Have you ever made a decision that you were sure was foolproof, only to discover it had unintended consequences further down the line? A controversial example that is used to illustrate this kind of thinking is the example of a country that wanting to inspire regime change in another country, funds and provides weapons to a group of “moderate rebels.” However, in the process, those moderate rebels end up becoming powerful and then go to war with the sponsoring country for decades.
The ability to think beyond the obvious and avoid unintended consequences requires second order thinking — a powerful mental model that can radically transform our ability to make decisions.
What is Second Order Thinking?
Howard Marks, author and co-founder of asset management firm Oaktree Capital Management, wrote about first and second level thinking (also called first and second order thinking) in his 2011 book, “The Most Important Thing”. He introduces the topic with the following:
First-level thinking says “it’s a good company; let’s buy the stock.” Second-level thinking says, “It’s a good company, but everyone thinks it’s a great company, and it’s not. So the stock’s overrated and overpriced; let’s sell.”
First-level thinking says, “The outlook calls for low growth and rising inflation. Let’s dump our stocks.” Second-level thinking says, “The out-look stinks, but everyone else is selling in a panic. Buy!”
First order thinking is quick and simple. It focuses on solving an immediate problem, with little or no consideration of the potential consequences. For example, getting a beer to quench your thirst because you are thirsty.

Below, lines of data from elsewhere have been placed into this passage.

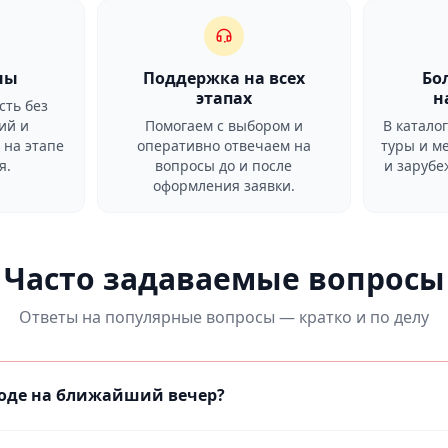
ны
Поддержка на всех
Бо
этапах
н
сть без
ий и
Помогаем с выбором и
В катало
 на этапе
оперативно отвечаем на
туры и м
я.
вопросы до и после
и заруб
оформления заявки.
Часто задаваемые вопросы
Ответы на популярные вопросы — кратко и по делу
роде на ближайший вечер?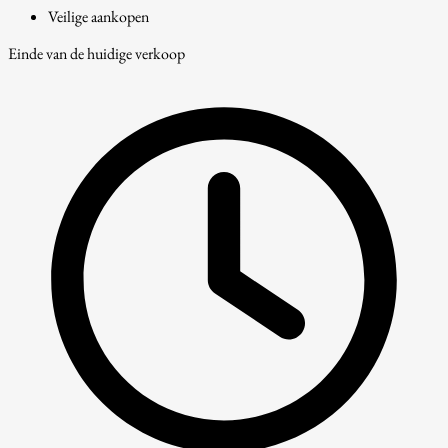
Veilige aankopen
Einde van de huidige verkoop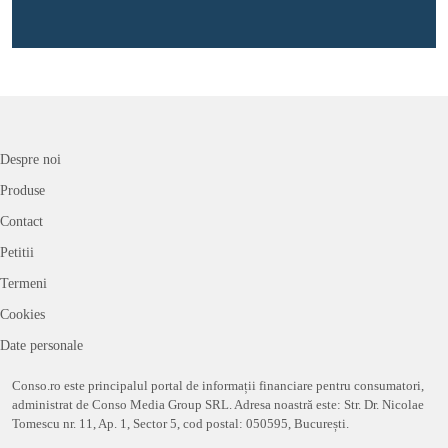
Despre noi
Produse
Contact
Petitii
Termeni
Cookies
Date personale
Conso.ro este principalul portal de informații financiare pentru consumatori,
administrat de Conso Media Group SRL. Adresa noastră este: Str. Dr. Nicolae
Tomescu nr. 11, Ap. 1, Sector 5, cod postal: 050595, București.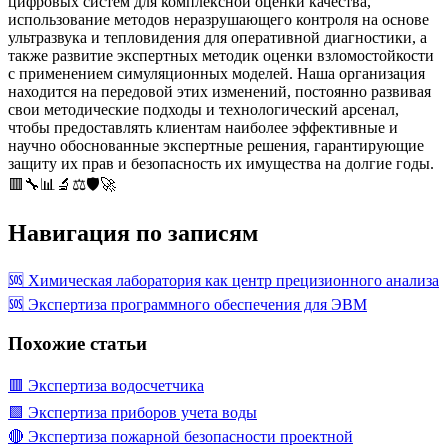
цифровых систем для комплексной оценки качества,
использование методов неразрушающего контроля на основе
ультразвука и тепловидения для оперативной диагностики, а
также развитие экспертных методик оценки взломостойкости
с применением симуляционных моделей. Наша организация
находится на передовой этих изменений, постоянно развивая
свои методические подходы и технологический арсенал,
чтобы предоставлять клиентам наиболее эффективные и
научно обоснованные экспертные решения, гарантирующие
защиту их прав и безопасность их имущества на долгие годы.
🟥🔧📊🔬⚖️🛡️🚀
Навигация по записям
🆘 Химическая лаборатория как центр прецизионного анализа
🆘 Экспертиза программного обеспечения для ЭВМ
Похожие статьи
🟥 Экспертиза водосчетчика
🟩 Экспертиза приборов учета воды
🔴 Экспертиза пожарной безопасности проектной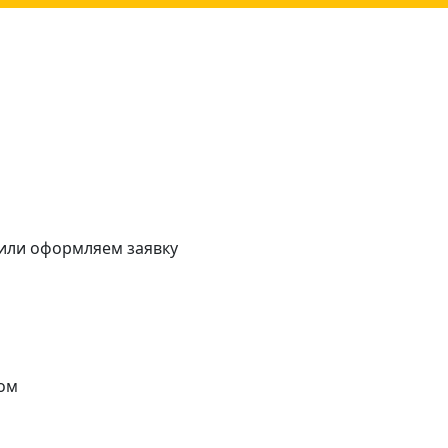
 или оформляем заявку
ом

Second order thinking is difficult and complex. It is thinking in terms of interactions and time, understanding that despite our intentions, our decisions often cause harm. A question all second-order thinkers ask is, “and then what?” For example, thinking about the consequences of repeatedly drinking beer when you are thirsty, and using that to inform your decision. If you do this, you are more likely to choose a healthier beverage.
How To Use Second Order Thinking To Make Better Decisions?
Second order thinking is a deliberate and proactive process and will take some practice to get right. Here are two questions you can ask to apply second order thinking in your life and improve your decision-making today:
- Ask yourself “And then what?”
- Use the 10–10–10 Rule: What would the impact of this decision look like in 10 minutes? 10 months? 10 years?
Always make the decision where second and third order consequences are positive even though first may not be positive (short term pain in favour of long term gain). A lot of extraordinary things in life are the result of things that are first-order negative, second order positive.
Although second order thinking might be difficult and complex, your odds of success increase substantially based on the extent to which you consider second order and subsequent consequences.